■ To do ■
The task calls for the lines below from the line with "Figure 1. The" to the line with "FIGURE7 Kinetic curves", both ends included, copied exactly, without any pictures.

(Saved entries)
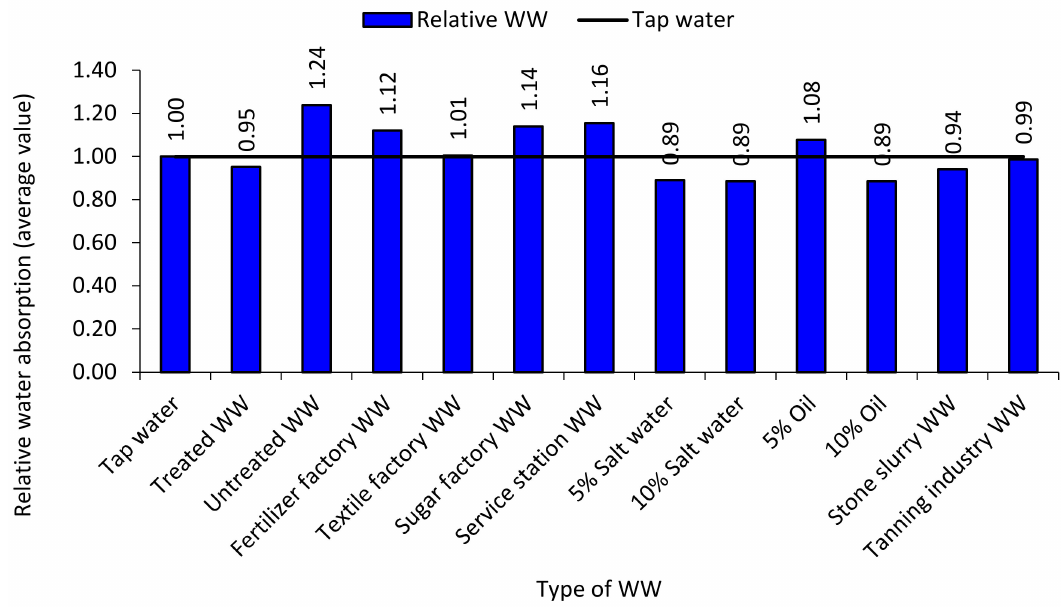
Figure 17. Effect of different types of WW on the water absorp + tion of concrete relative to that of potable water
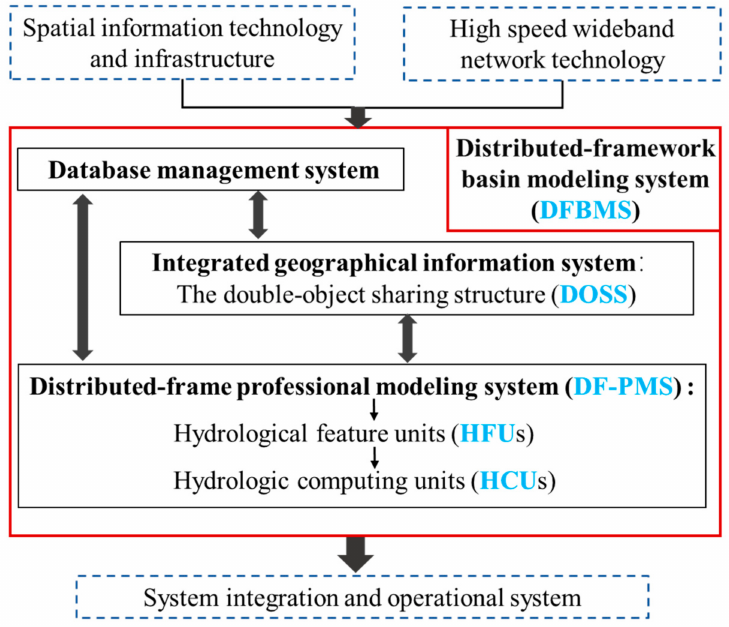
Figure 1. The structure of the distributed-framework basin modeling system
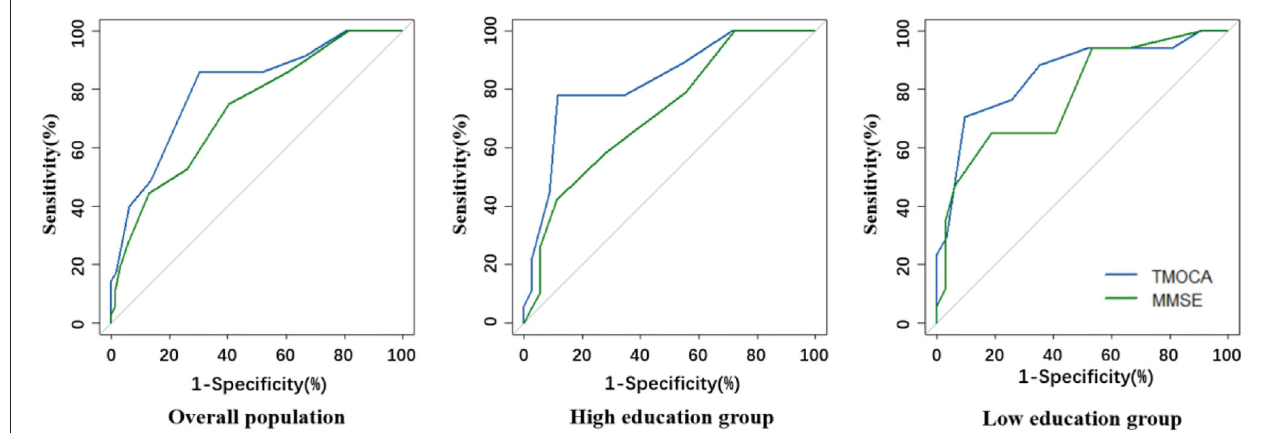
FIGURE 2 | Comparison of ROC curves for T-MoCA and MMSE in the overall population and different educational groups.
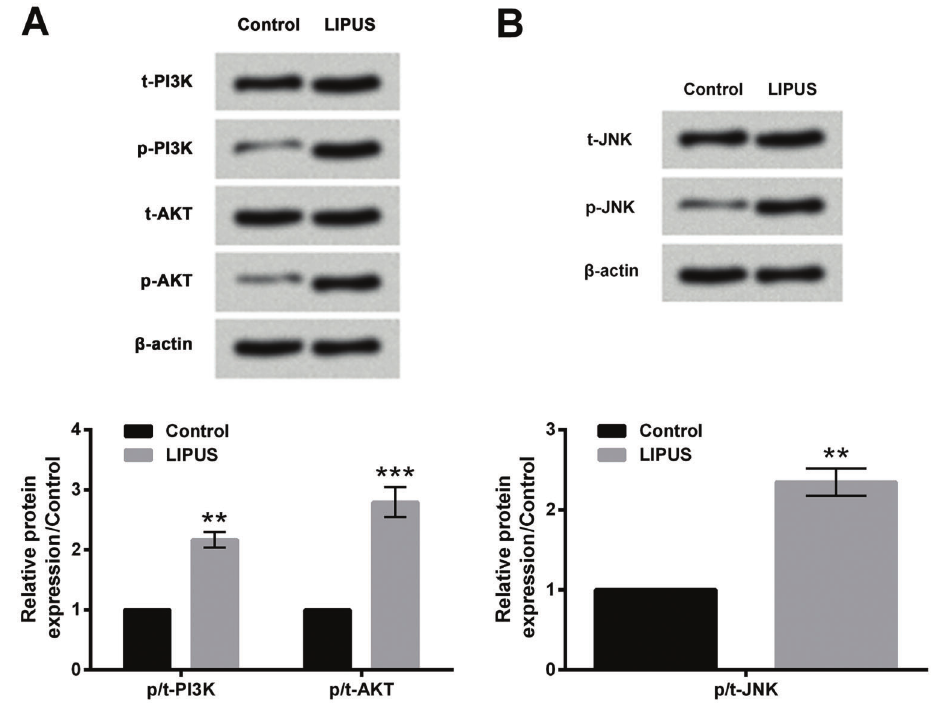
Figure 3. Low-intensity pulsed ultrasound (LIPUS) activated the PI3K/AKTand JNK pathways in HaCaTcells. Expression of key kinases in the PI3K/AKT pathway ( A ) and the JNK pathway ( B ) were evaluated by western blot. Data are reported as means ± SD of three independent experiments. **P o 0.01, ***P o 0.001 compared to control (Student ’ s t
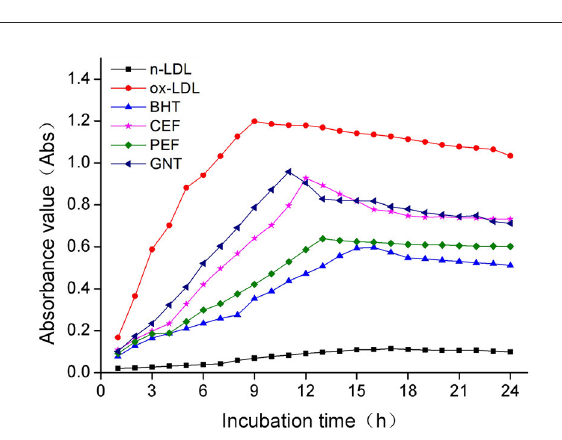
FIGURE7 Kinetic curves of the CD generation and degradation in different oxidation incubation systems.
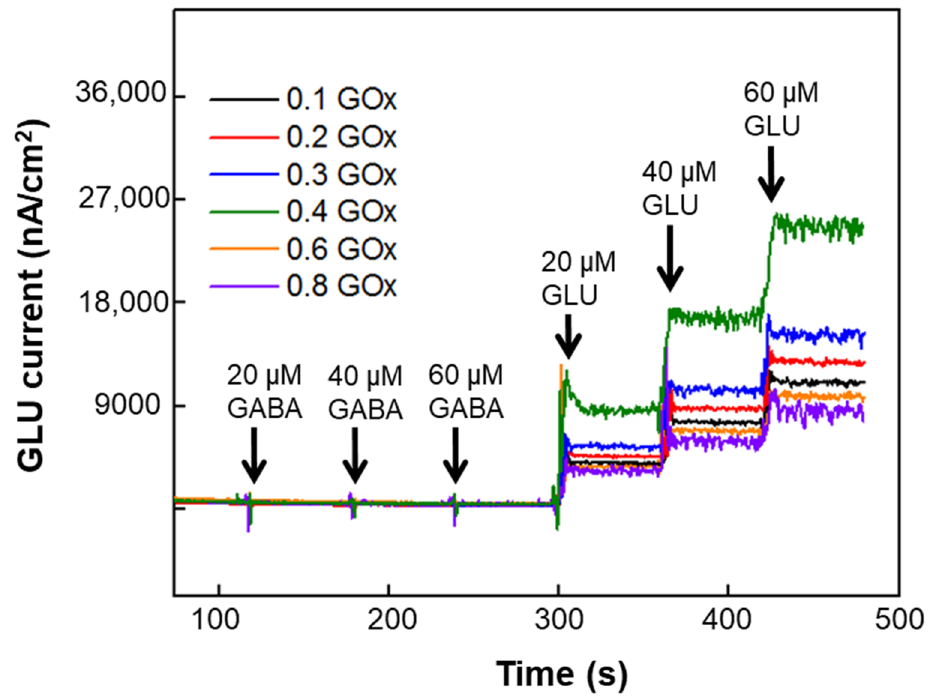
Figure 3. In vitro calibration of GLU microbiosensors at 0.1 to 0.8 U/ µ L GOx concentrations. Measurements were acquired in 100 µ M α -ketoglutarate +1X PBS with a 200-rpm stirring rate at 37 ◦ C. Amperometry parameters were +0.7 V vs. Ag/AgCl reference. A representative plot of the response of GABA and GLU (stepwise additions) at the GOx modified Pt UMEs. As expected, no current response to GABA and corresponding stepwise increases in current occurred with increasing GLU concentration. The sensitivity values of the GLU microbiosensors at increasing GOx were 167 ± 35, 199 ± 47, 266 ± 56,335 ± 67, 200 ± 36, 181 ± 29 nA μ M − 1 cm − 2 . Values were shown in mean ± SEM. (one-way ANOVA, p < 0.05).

■ Result ■
Figure 1. The structure of the distributed-framework basin modeling system
FIGURE 2 | Comparison of ROC curves for T-MoCA and MMSE in the overall population and different educational groups.
Figure 3. Low-intensity pulsed ultrasound (LIPUS) activated the PI3K/AKTand JNK pathways in HaCaTcells. Expression of key kinases in the PI3K/AKT pathway ( A ) and the JNK pathway ( B ) were evaluated by western blot. Data are reported as means ± SD of three independent experiments. **P o 0.01, ***P o 0.001 compared to control (Student ’ s t
FIGURE7 Kinetic curves of the CD generation and degradation in different oxidation incubation systems.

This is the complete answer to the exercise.